By default, Docker starts containers with a restricted set of capabilities. What does that mean?
Capabilities turn the binary “root/non-root” dichotomy into a fine-grained access control system. Processes (like web servers) that just need to bind on a port below 1024 do not need to run as root: they can just be granted the net_bind_service capability instead. And there are many other capabilities, for almost all the specific areas where root privileges are usually needed.
This means a lot for container security; let’s see why!
Typical servers run several processes as root, including the SSH daemon, cron daemon, logging daemons, kernel modules, network configuration tools, and more. A container is different, because almost all of those tasks are handled by the infrastructure around the container:
SSH access are typically managed by a single server running on the Docker host;
cron, when necessary, should run as a user process, dedicated and tailored for the app that needs its scheduling service, rather than as a platform-wide facility;
log management is also typically handed to Docker, or to third-party services like Loggly or Splunk;
hardware management is irrelevant, meaning that you never need to run udevd or equivalent daemons within containers;
network management happens outside of the containers, enforcing separation of concerns as much as possible, meaning that a container should never need to perform ifconfig, route, or ip commands (except when a container is specifically engineered to behave like a router or firewall, of course).

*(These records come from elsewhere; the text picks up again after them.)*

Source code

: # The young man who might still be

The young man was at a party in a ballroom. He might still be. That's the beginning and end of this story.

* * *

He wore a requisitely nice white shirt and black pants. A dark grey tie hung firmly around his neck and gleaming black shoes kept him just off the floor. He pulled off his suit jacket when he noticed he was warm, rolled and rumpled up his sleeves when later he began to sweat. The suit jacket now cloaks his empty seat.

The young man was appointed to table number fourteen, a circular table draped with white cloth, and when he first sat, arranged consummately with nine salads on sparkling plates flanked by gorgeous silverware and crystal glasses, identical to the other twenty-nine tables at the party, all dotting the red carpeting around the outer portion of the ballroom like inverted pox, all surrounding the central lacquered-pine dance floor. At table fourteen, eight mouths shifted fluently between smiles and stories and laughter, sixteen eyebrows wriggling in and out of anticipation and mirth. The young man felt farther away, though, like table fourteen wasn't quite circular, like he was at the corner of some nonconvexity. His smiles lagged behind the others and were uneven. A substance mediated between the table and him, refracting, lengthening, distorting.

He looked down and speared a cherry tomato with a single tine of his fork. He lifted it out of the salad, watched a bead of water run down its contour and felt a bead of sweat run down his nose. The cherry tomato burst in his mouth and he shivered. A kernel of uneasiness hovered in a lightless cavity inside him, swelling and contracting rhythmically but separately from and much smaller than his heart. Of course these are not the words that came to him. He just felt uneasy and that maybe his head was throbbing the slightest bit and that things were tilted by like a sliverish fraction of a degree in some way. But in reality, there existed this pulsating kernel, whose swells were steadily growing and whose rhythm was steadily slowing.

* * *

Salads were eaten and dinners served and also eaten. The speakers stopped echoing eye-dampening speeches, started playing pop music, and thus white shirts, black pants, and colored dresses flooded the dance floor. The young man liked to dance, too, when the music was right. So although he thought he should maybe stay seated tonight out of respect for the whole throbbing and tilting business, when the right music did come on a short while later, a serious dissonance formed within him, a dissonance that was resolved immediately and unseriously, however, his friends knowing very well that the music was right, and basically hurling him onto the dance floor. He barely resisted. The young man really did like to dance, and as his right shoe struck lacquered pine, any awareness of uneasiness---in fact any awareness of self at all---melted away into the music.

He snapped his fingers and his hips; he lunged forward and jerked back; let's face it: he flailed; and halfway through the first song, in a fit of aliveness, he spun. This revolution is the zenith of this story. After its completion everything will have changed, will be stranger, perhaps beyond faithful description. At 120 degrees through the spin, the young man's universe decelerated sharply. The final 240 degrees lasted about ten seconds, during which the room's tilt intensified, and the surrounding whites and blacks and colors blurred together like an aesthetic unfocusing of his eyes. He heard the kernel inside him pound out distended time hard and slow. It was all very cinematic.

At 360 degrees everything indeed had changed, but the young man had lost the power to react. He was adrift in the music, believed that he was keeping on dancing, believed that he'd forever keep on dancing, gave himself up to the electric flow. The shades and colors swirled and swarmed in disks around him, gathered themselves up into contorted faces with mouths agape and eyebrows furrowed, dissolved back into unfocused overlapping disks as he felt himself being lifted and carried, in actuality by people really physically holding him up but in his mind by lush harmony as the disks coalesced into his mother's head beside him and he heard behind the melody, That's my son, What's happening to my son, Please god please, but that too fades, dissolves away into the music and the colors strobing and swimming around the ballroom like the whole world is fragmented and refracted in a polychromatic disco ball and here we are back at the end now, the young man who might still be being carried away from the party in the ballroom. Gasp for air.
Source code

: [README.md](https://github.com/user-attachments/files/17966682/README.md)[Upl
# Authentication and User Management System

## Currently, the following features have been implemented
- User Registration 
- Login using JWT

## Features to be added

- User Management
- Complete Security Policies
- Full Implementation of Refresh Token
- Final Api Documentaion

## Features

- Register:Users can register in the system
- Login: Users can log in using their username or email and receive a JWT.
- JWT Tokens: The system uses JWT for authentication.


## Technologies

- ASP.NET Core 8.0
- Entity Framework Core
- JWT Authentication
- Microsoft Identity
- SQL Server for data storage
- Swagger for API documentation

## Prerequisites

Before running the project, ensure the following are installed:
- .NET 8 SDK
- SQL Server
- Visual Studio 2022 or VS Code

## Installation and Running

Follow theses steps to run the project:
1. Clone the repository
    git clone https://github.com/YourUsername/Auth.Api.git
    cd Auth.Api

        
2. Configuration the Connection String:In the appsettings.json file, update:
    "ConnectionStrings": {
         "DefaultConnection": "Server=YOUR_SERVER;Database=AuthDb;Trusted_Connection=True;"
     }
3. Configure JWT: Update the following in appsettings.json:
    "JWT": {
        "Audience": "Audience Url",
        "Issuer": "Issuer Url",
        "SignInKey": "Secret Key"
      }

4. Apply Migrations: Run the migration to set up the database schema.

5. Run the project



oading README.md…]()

This means that in most cases, containers do not need “real” root privileges at all. And therefore, containers can run with a reduced capability set; meaning that “root” within a container has much less privileges than the real “root”. For instance, it is possible to:
deny all “mount” operations;
deny access to raw sockets (to prevent packet spoofing);
deny access to some filesystem operations, like creating new device nodes, changing the owner of files, or altering attributes (including the immutable flag);
deny module loading;
and many others.
This means that even if an intruder manages to escalate to root within a container, it is much harder to do serious damage, or to escalate to the host.
This doesn’t affect regular web apps, but reduces the vectors of attack by malicious users considerably. By default Docker drops all capabilities except those needed, an allowlist instead of a denylist approach. You can see a full list of available capabilities in Linux manpages.
One primary risk with running Docker containers is that the default set of capabilities and mounts given to a container may provide incomplete isolation, either independently, or when used in combination with kernel vulnerabilities.
Docker supports the addition and removal of capabilities, allowing use of a non-default profile. This may make Docker more secure through capability removal, or less secure through the addition of capabilities. The best practice for users would be to remove all capabilities except those explicitly required for their processes.